California High Court Overrules Itself, Holds Policy Consent-To-Assignment Clauses Unenforceable Post-Loss

By Richard B. Wolf | August 31, 2015

In an exhaustive and scholarly opinion filed August 20, 2015, authored by Chief Justice Tani Cantil-Sakauye, the California Supreme Court reversed itself and overruled its own 12-year-old decision because it did not consider the effect of a state statute dating back to 1872. (Fluor Corporation v. The Superior Court of Orange County 2015 Cal.LEXIS 5631.)

The statute now reads as follows:

“An agreement not to transfer the claim of the insured against the insurer after a loss has happened, is void if made before the loss except as otherwise provided in Article 2 of Chapter 1 of Part 2 of Division 2 of this code.” (Ins. Code, § 520.)

The facts were that beginning in 1971, Hartford Insurance Company (Hartford) became one of numerous insurers of the original Fluor Corporation (Fluor), issuing to it eleven comprehensive general liability (CGL) policies between mid 1971 and mid 1986. Each of the policies contained a consent to assignment clause reading, “Assignment of interest under this policy shall not bind the Company until its consent is endorsed hereon.” The original Fluor Corporation operated at locations where asbestos allegedly was used.

Beginning in the mid-1980s and continuing until the present, various Fluor entities were named as defendants in numerous lawsuits alleging liability for personal injury caused over many years by exposure to asbestos. The Fluor Corporation tendered these early suits to Hartford and its other liability insurers, all of which subsequently accepted the defense of the claims. Hartford led the defense and settlement of these actions, ultimately spending over the course of more than 25 years, millions of dollars in the defense and indemnity of those actions.

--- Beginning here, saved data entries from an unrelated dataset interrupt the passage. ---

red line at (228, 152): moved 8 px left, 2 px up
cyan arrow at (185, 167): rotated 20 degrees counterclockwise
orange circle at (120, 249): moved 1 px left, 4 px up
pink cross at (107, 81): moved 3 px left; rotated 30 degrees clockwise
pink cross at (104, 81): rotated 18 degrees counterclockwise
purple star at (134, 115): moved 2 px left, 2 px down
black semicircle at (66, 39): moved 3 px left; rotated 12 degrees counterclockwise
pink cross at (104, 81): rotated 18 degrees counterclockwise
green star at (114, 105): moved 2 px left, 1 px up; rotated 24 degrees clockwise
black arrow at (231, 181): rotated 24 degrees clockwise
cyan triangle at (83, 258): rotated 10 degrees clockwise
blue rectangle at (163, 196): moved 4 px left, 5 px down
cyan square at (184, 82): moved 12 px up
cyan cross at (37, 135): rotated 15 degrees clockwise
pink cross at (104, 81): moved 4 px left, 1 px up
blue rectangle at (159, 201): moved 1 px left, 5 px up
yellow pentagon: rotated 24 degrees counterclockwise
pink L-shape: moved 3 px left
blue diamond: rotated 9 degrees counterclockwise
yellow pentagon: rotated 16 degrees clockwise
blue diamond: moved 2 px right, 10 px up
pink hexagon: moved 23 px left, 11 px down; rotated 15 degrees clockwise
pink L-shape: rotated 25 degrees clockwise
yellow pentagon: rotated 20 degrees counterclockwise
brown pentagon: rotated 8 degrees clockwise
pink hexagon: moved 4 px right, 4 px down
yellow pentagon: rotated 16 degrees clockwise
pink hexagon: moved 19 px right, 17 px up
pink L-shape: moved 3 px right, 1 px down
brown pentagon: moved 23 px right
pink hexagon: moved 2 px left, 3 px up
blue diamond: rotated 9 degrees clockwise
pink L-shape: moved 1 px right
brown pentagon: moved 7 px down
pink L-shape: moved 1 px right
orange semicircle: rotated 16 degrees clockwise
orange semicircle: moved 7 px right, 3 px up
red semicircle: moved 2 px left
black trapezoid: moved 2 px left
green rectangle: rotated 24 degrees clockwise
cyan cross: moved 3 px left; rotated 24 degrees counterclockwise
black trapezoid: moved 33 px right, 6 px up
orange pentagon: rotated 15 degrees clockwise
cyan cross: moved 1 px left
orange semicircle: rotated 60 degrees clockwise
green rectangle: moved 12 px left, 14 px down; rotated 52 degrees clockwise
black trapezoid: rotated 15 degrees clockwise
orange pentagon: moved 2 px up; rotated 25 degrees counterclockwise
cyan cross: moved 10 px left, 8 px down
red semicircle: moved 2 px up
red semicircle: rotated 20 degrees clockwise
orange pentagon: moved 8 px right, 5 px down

Later on, coverage litigation began and Hartford sought reimbursement of the money it had spent in defense and indemnity. Hartford urged the court to rule that no coverage was afforded under its policies because the consent-to-assignment clause of each policy operated to prevent coverage from attaching to successor corporations that had received assignments of Fluor’s rights under the CGL policies without Hartford’s consent.

Based on a 2003 decision of the Supreme Court, Henkel Corp. v. Hartford Accident & Indemnity Co. (2003) 29 Cal.4th 934, the trial court and court of appeal found that the consent to assignment clauses were effective to prevent coverage for any of the assigned policies. Under Henkel, the consent-to-assignment clause contained in the Fluor policies assigned to Fluor’s related companies would permit Hartford, after a loss had occurred, to refuse to honor an insured’s assignment and the right to invoke policy coverage for such third party losses attributable to past time periods for which the insured had paid premiums. After examining the statute and its history, the Supreme Court concluded that Insurance Code Section 520 dictates a different result from that reached in Henkel.

Key to the new decision was the question of whether the statute applied only to “first party” insurance policies, or whether it also applied to “third party” liability policies. The court dug into that question and concluded that the statute, which refers to claims of the insured against the insurer, refers to all types of policies other than life and health policies that follow the express exception found in the statute. The Court reasoned that, although unlikely that the Legislature contemplated liability insurance in 1872, when it enacted the original statute – liability insurance was first issued in the United States in 1886 – when Section 520 was adopted, and when it was significantly amended, such insurance had become prevalent and well developed.

Next, the Court pointed out that there were competing interpretations to the statutory phrase “after the loss has happened”. It could refer, as Hartford asserted, not to the event leading to the underlying bodily injury – here to plaintiffs’ exposure to asbestos – but instead to a later point in time, after the insured has incurred a direct loss by virtue of the entry of a judgment, or finalization of a settlement, fixing a sum of money due on a claim against the insured. The Court found that either interpretation was not unreasonable and examined the legislative history of section 520 to determine whether it sheds light on the statute’s purpose and on which of the two interpretations will best serve that purpose.

The Court carefully – and at great length – researched in detail the relevant case law, the history of Section 520’s predecessor statutes, including the 1872 Civil Code and the still earlier Field Code adopted in California. The Court concluded that after personal injury or property damage resulting in loss occurs within the time limits of the policy, an insurer is precluded from refusing to honor an insured’s assignment of the right to invoke defense or indemnification coverage regarding that loss. The Court further held that this result obtains even without consent by the insurer – and even though the dollar amount of the loss remains unknown or undetermined until established later by a judgment or approved settlement. Finally, the court stated that its contrary opinion, announced in the Henkel case, was expressly overruled to the extent it conflicts with Insurance Code Section 520 and the Court’s analysis.

Richard B. Wolf is a partner in the Los Angeles office of the nationwide law firm of Lewis Brisbois Bisgaard & Smith LLP. Since 1970, Wolf has specialized in insurance coverage advice and litigation.